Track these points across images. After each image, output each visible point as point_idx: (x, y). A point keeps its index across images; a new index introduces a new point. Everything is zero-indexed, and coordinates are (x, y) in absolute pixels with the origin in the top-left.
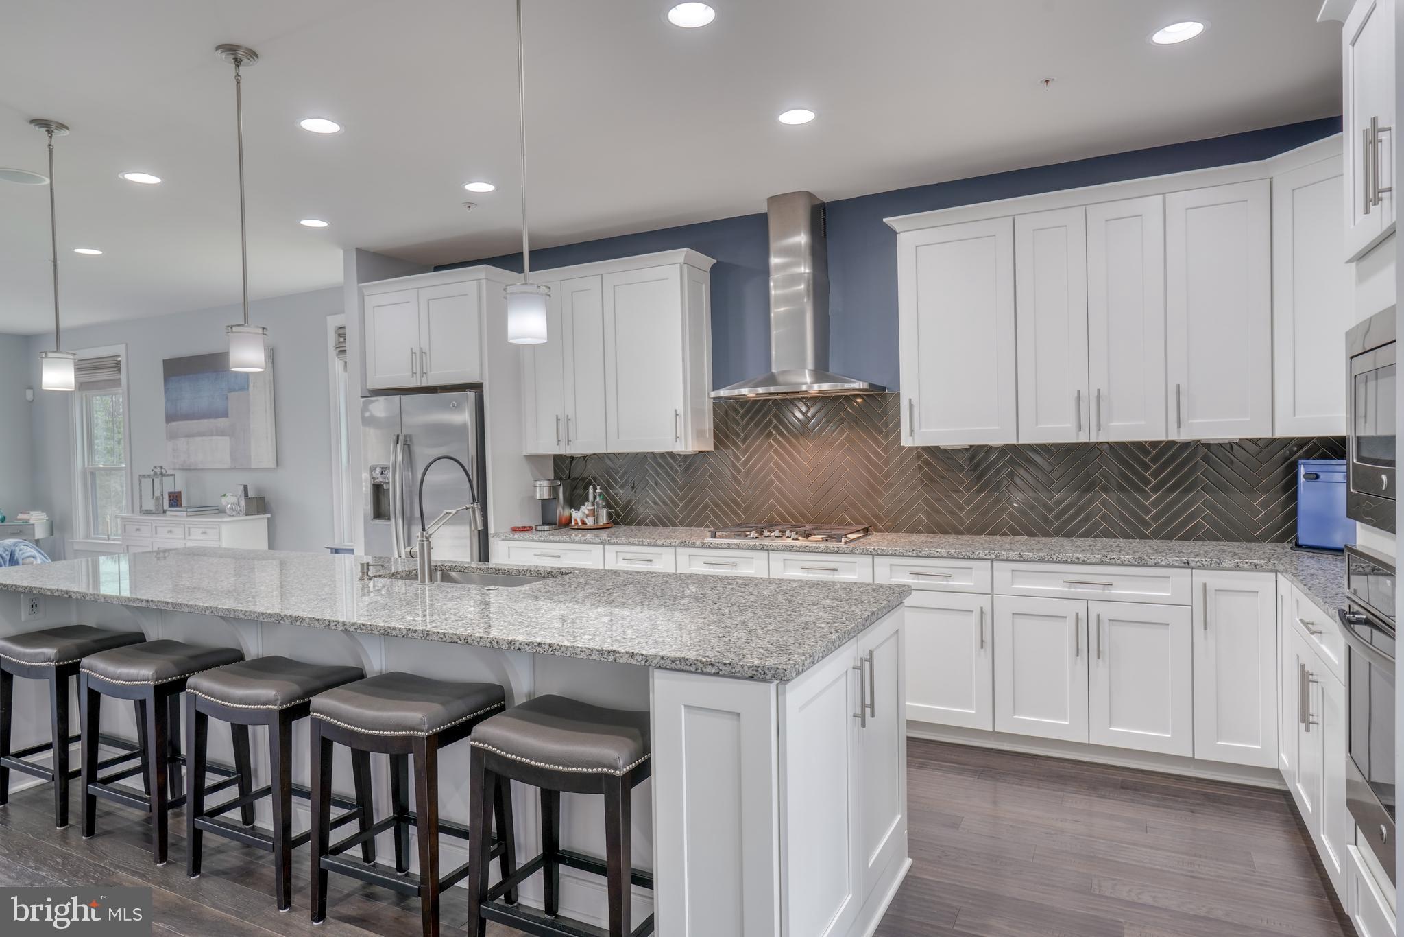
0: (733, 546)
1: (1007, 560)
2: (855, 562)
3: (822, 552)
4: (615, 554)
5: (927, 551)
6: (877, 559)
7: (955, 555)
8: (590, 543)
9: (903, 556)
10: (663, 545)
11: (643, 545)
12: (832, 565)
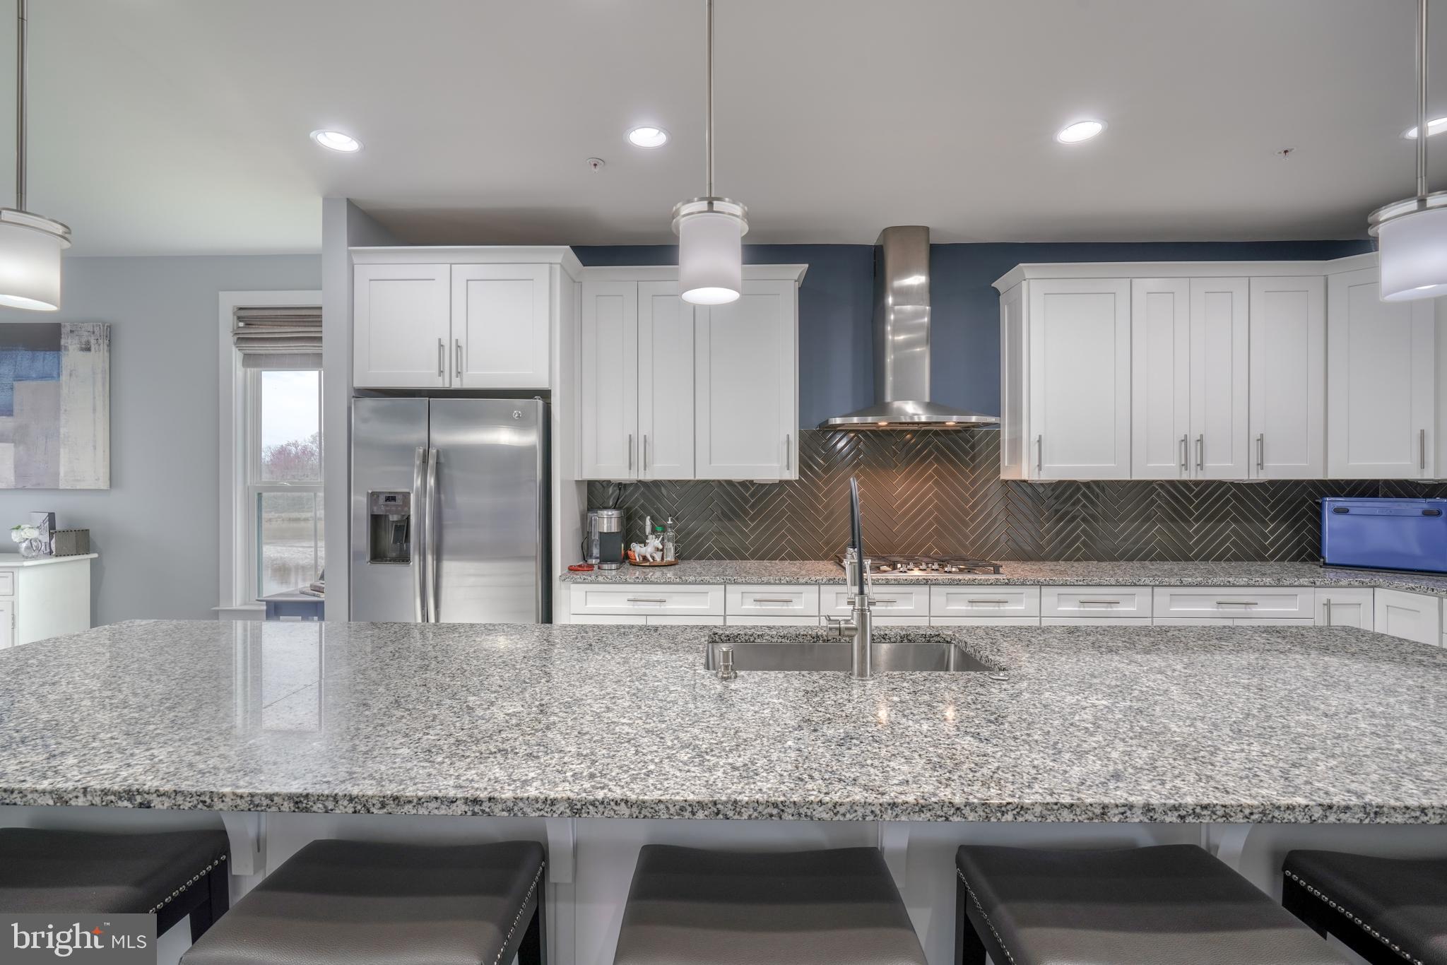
0: (893, 582)
1: (1170, 586)
2: (1022, 593)
3: (991, 584)
4: (740, 595)
5: (1097, 580)
6: (1044, 589)
7: (1123, 583)
8: (709, 583)
9: (1074, 585)
10: (806, 583)
11: (780, 584)
12: (998, 597)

Work instruction: Set down word for word each line from the one containing "1: (1007, 560)" through the end of the material, and keep the pictures out of it.

Your solution:
1: (1007, 560)
2: (855, 562)
3: (822, 552)
4: (615, 554)
5: (927, 551)
6: (877, 559)
7: (955, 555)
8: (590, 543)
9: (903, 556)
10: (663, 545)
11: (643, 545)
12: (832, 565)
0: (893, 582)
1: (1170, 586)
2: (1022, 593)
3: (991, 584)
4: (740, 595)
5: (1097, 580)
6: (1044, 589)
7: (1123, 583)
8: (709, 583)
9: (1074, 585)
10: (806, 583)
11: (780, 584)
12: (998, 597)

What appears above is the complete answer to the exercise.